I am using the very useful magick library to read and annotate PDF files, and overlay an image on the result. I can generate a PDF file that looks as I would expect it to look. However, when I open the file, the header, which I would expect to read something like %PDF-1.7, reads ‰PNG like this.

PDF file not showing expected header

It looks to me as if magick is looking at the most recent operation, which is image_composite for a PNG file, and using this for the header. If so, is this a bug? The PDF file that is output appears otherwise well-formed, so it doesn't seem to be causing problems, but I am curious.
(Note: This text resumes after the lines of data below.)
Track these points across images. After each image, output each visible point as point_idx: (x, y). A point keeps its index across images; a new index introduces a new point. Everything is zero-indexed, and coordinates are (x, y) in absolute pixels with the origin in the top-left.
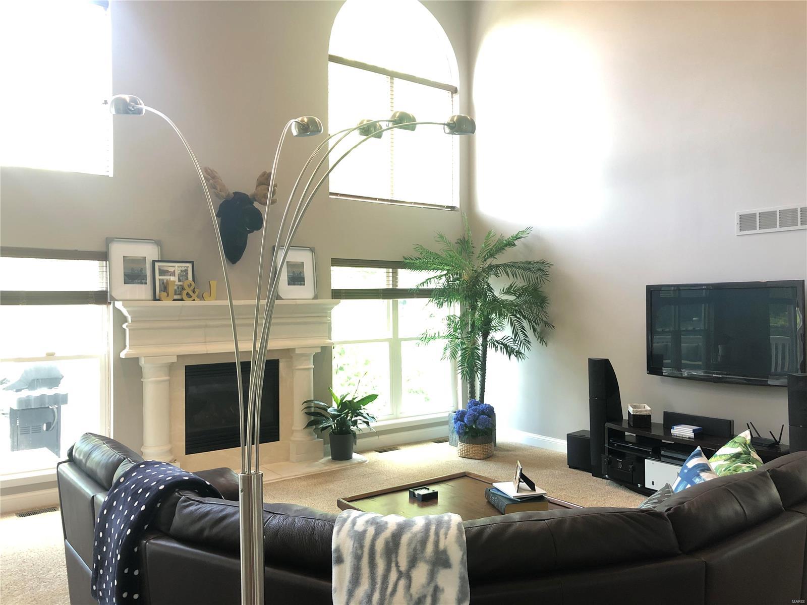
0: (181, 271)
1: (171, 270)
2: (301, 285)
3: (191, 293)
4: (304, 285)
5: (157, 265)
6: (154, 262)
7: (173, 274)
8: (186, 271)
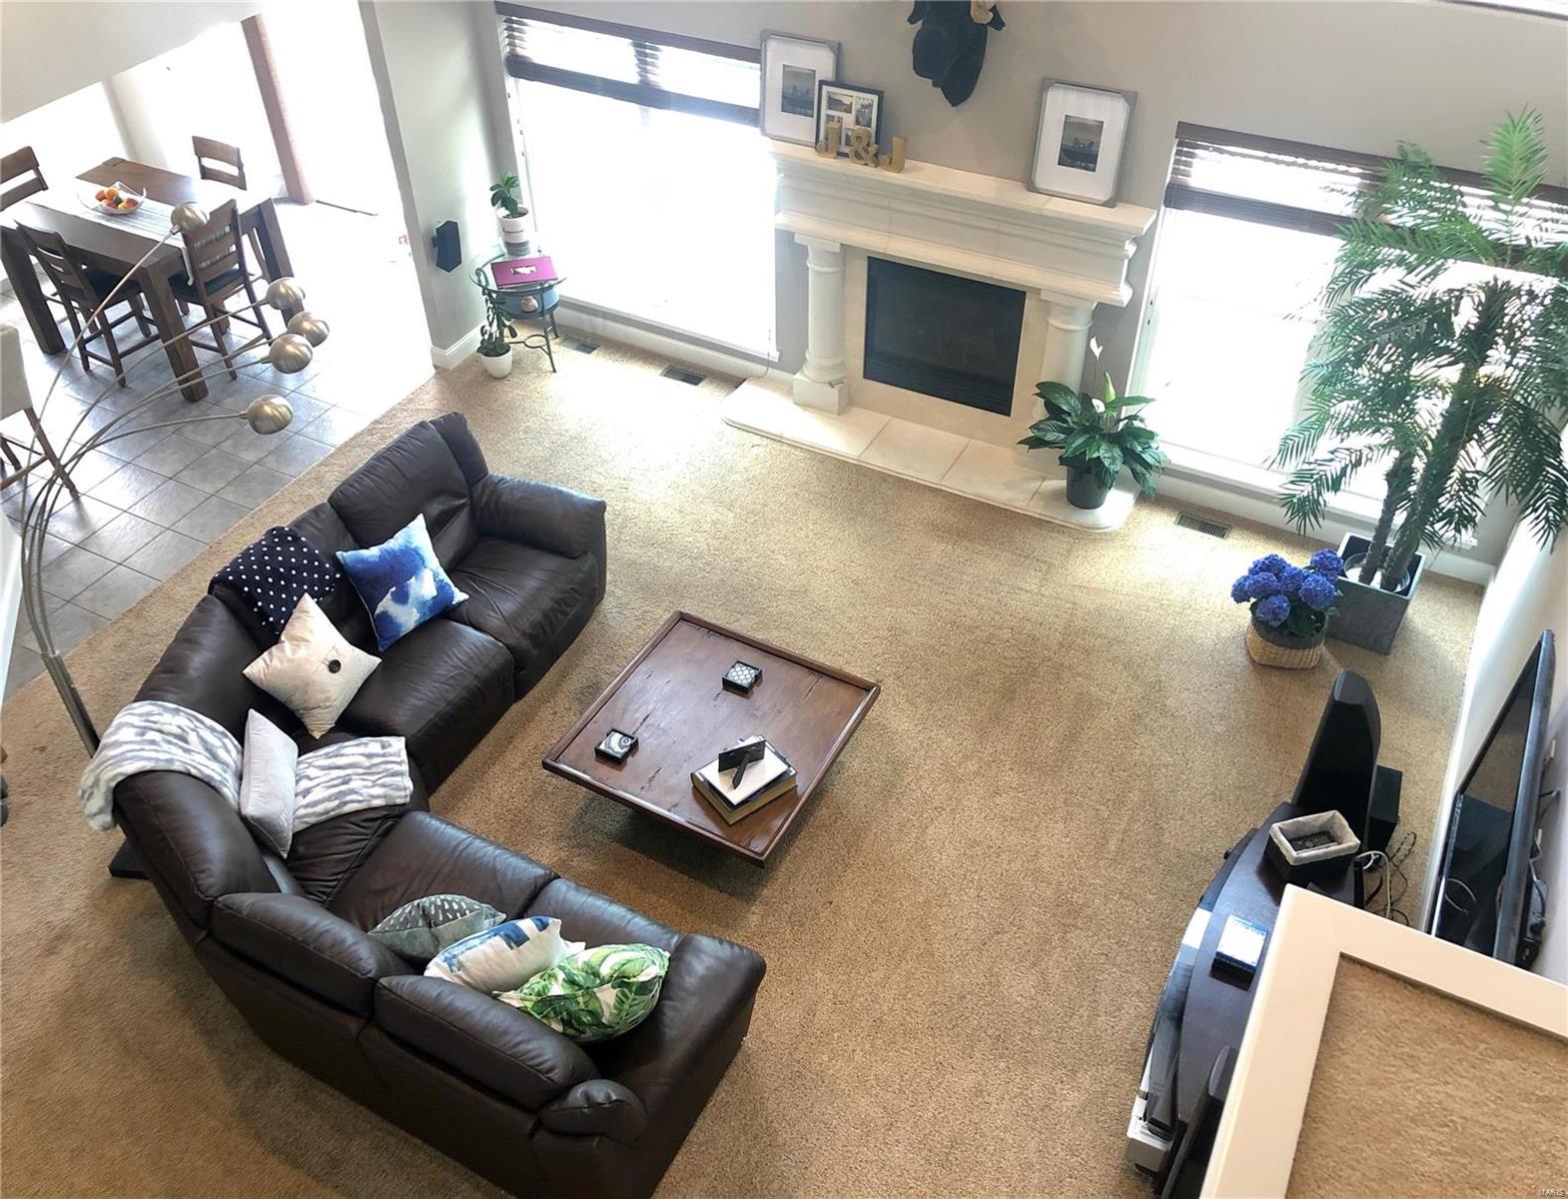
0: (862, 106)
1: (847, 101)
2: (1087, 169)
3: (862, 152)
4: (1094, 170)
5: (825, 88)
6: (822, 83)
7: (848, 110)
8: (870, 106)
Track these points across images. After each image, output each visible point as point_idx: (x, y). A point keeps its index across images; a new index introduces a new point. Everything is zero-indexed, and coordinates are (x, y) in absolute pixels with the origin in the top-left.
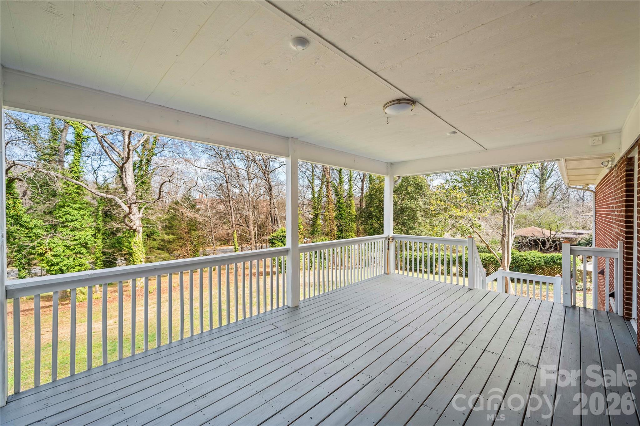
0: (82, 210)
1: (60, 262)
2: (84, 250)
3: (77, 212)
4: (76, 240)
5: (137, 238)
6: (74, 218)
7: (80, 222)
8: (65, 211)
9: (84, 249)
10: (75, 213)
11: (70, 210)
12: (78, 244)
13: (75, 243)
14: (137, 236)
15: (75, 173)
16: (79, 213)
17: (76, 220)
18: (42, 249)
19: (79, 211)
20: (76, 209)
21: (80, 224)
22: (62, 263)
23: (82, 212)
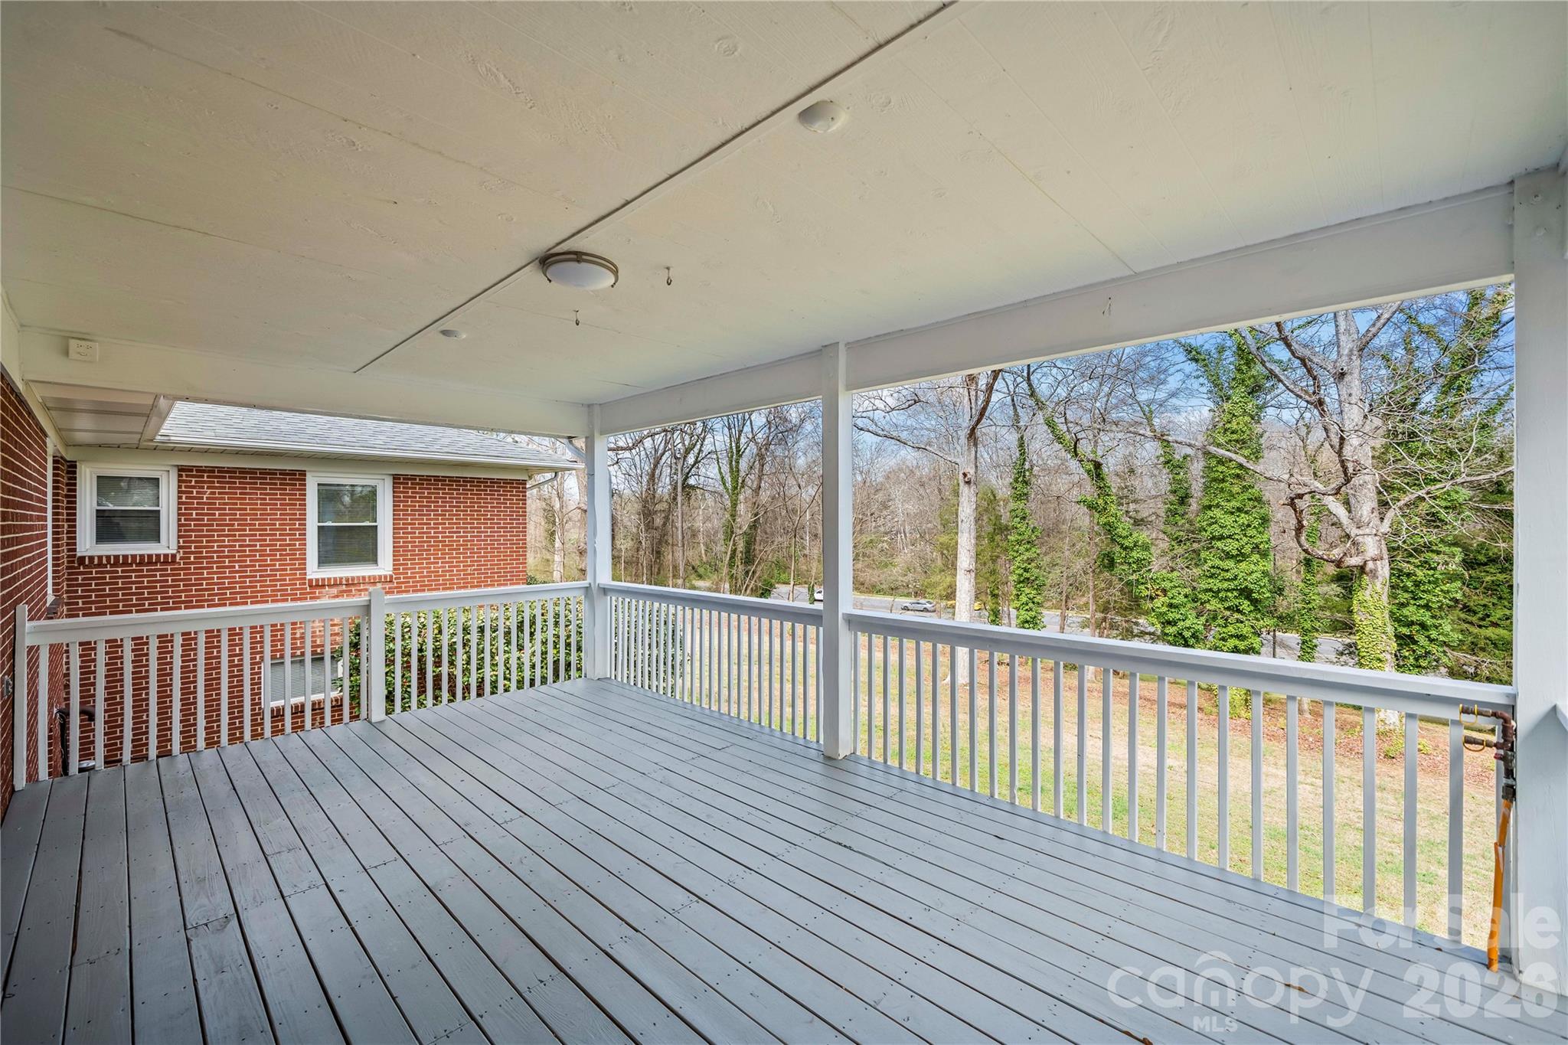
0: (1243, 515)
1: (1179, 619)
2: (1246, 605)
3: (1232, 518)
4: (1228, 580)
5: (1368, 592)
6: (1226, 532)
7: (1237, 540)
8: (1211, 518)
9: (1247, 602)
10: (1229, 520)
11: (1218, 515)
12: (1234, 589)
13: (1226, 585)
14: (1370, 587)
15: (1233, 432)
16: (1236, 521)
17: (1230, 537)
18: (1147, 588)
19: (1238, 516)
20: (1232, 513)
21: (1236, 545)
22: (1182, 623)
23: (1244, 519)
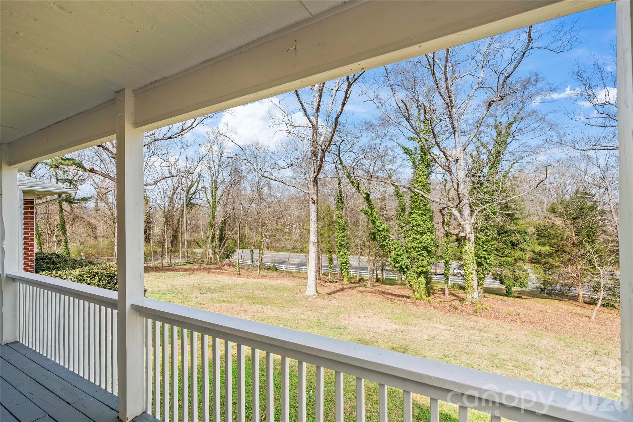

The following code should enable the issue to be reproduced.

require(magick)
require(pdftools)

pdf_file <- "https://web.archive.org/web/20140624182842/http://www.gnupdf.org/images/d/db/Hello.pdf"
image_file <- "https://upload.wikimedia.org/wikipedia/commons/thumb/8/87/PDF_file_icon.svg/200px-PDF_file_icon.svg.png"

my_image <- image_read(image_file,density = 300)
pdfimage <- image_read_pdf(pdf_file,density = 300)

pdfimage2 <- image_annotate(pdfimage, "test",
                          location = "+400+700", style = "normal", weight = 400, 
                          size=42)

pdfimage3 <- image_composite(pdfimage2,my_image,operator="atop",
                             offset = "+100+100")

image_write(pdfimage3, path = "C:/temp/test.pdf", density = 300, flatten = TRUE)

Solution

  • I have held off from answering this because the solution is embarrassingly obvious. In retrospect, I just assumed that, because I used image_read_pdf it should and would save in PDF format. What I needed to do was specify it explicitly. Adding a format = "pdf" argument to the image_write call achieved that.

    image_write(pdfimage3, path = "C:/temp/test.pdf", density = 300, format = "pdf", flatten = TRUE)
    

    This results in a well-formed PDF. Problem solved. Lesson learned.

    PDF file with proper header